Excerpt to read:

Our complaints reveal that our eyes have become clouded to God’s blessings. This might sound trivial. It’s not. We receive wind and snow and rain and sun and cold as affronts to our personal preferences and disruptions to the plans we would like to be living out, and we fail to see how each of these is a gift in the web of life in which we ourselves receive life. Our complaining about the weather could be added to a long list of resources that we treat with a casual wastefulness, extracting what we need, throwing out what we don’t, and never pausing to consider the gift these resources offer us, nor what our duty of care toward these gifts should be. Lack of gratitude translates into lack of responsibility.

This means that our lack of gratitude has another more sinister dimension. I think about one of my mentor’s wise analysis of the serpent in the garden and the temptations of Jesus in the wilderness. Adam and Eve were given almost everything in Eden for their pleasure and use. ‘Almost’ is the key word. They were to keep their hands off one tree’s fruit. One part of that creation was not for human consumption. When they couldn’t understand that one limitation, paradise slipped out of their grasp. Likewise, one of the three central temptations of Jesus in the wilderness involved the turning of stones into bread. What Jesus had to realize and accept was that stones are not bread. They don’t exist as food for human stomachs, and trying to make them into one more opportunity to feed our insatiable human hunger would have been disrespectful to God, as well as to the pattern of life in which Jesus exists.

The lesson of these two biblical examples has been almost entirely lost on us. We not only don’t appreciate God’s good gifts, we don’t understand that the world God has created doesn’t exclusively exist to feed and delight us.

What to work on: In the excerpt on gratitude, what does a lack of gratitude translate into?

Extracted records:
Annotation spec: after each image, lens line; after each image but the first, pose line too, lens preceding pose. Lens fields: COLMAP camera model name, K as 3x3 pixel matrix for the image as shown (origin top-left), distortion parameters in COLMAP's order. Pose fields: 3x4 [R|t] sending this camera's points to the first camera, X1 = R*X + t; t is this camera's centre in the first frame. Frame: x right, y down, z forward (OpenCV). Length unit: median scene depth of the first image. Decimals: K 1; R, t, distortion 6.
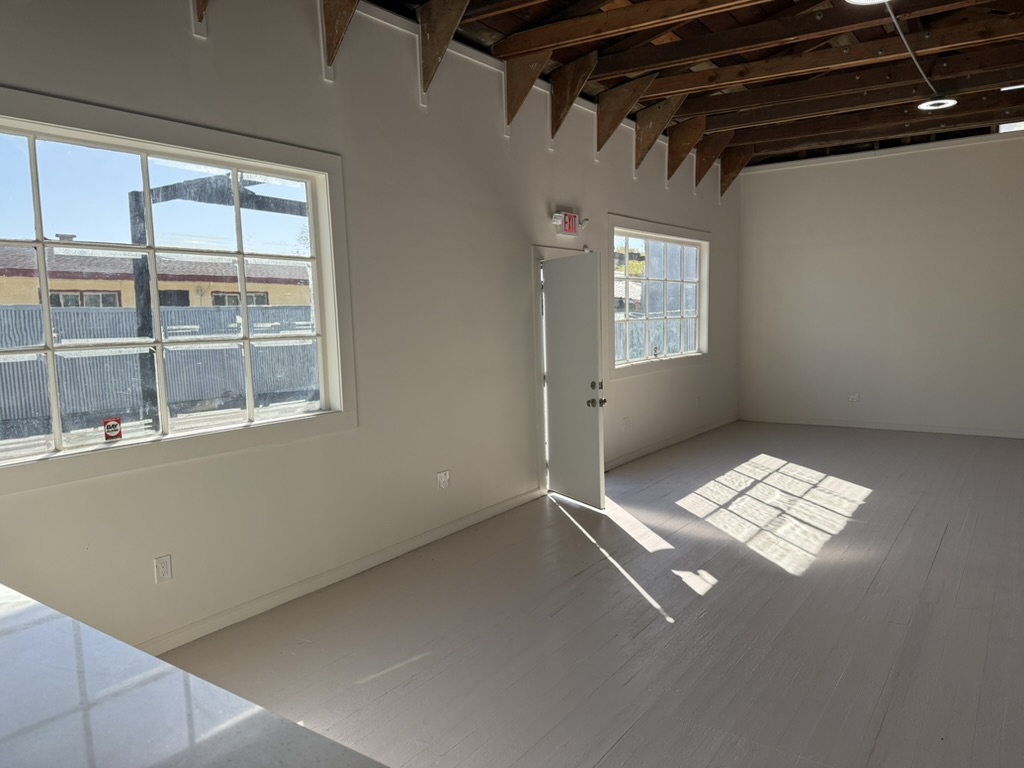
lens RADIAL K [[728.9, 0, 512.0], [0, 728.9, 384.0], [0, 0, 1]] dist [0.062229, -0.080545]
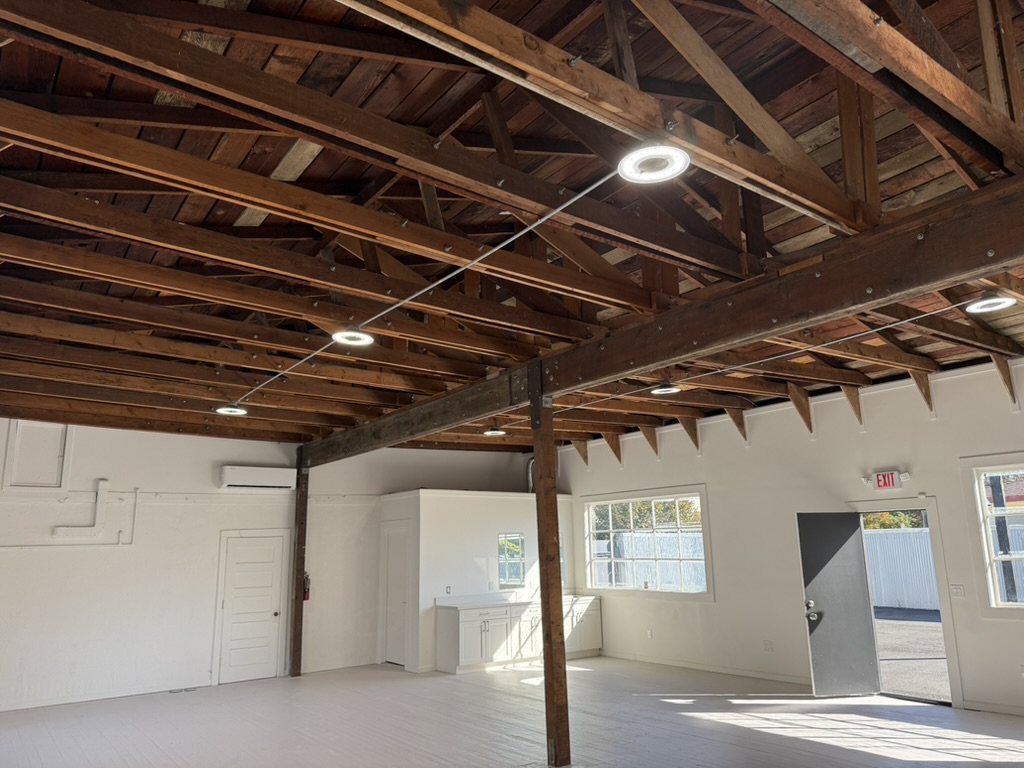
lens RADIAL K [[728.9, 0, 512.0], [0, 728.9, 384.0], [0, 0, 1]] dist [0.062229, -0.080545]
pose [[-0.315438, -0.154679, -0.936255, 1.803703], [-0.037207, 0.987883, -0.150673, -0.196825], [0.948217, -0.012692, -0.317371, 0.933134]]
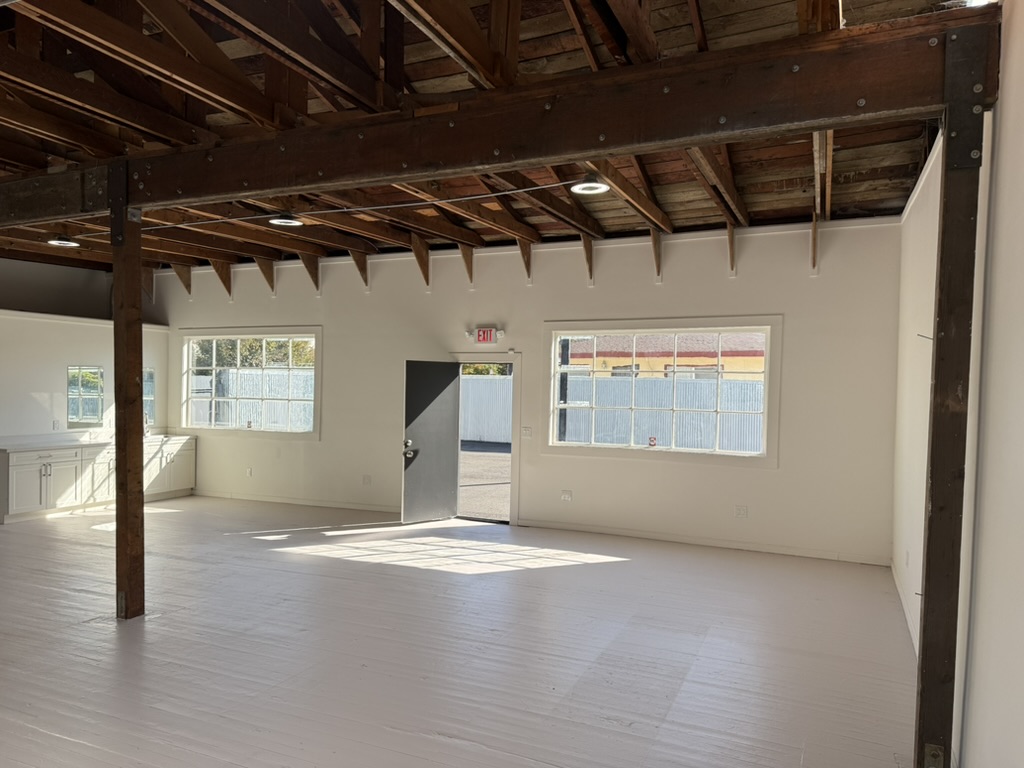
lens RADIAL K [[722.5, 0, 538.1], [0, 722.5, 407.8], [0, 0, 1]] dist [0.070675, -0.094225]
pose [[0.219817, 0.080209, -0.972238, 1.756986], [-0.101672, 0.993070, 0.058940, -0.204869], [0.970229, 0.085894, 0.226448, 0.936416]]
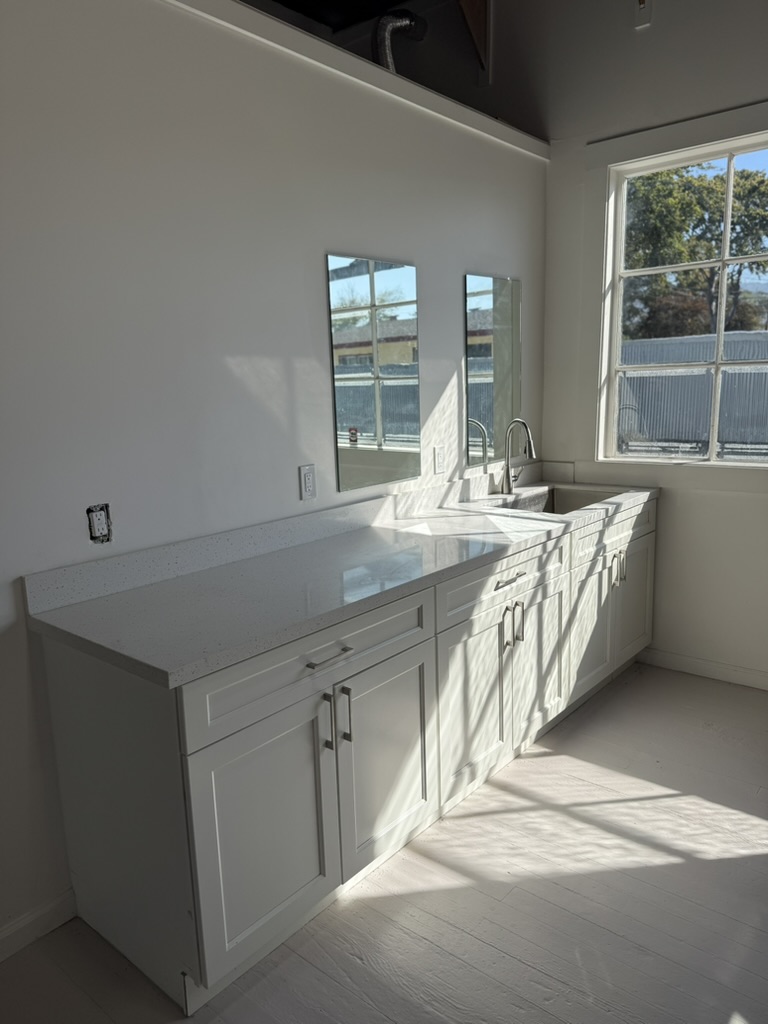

Answer to this exercise: A lack of responsibility.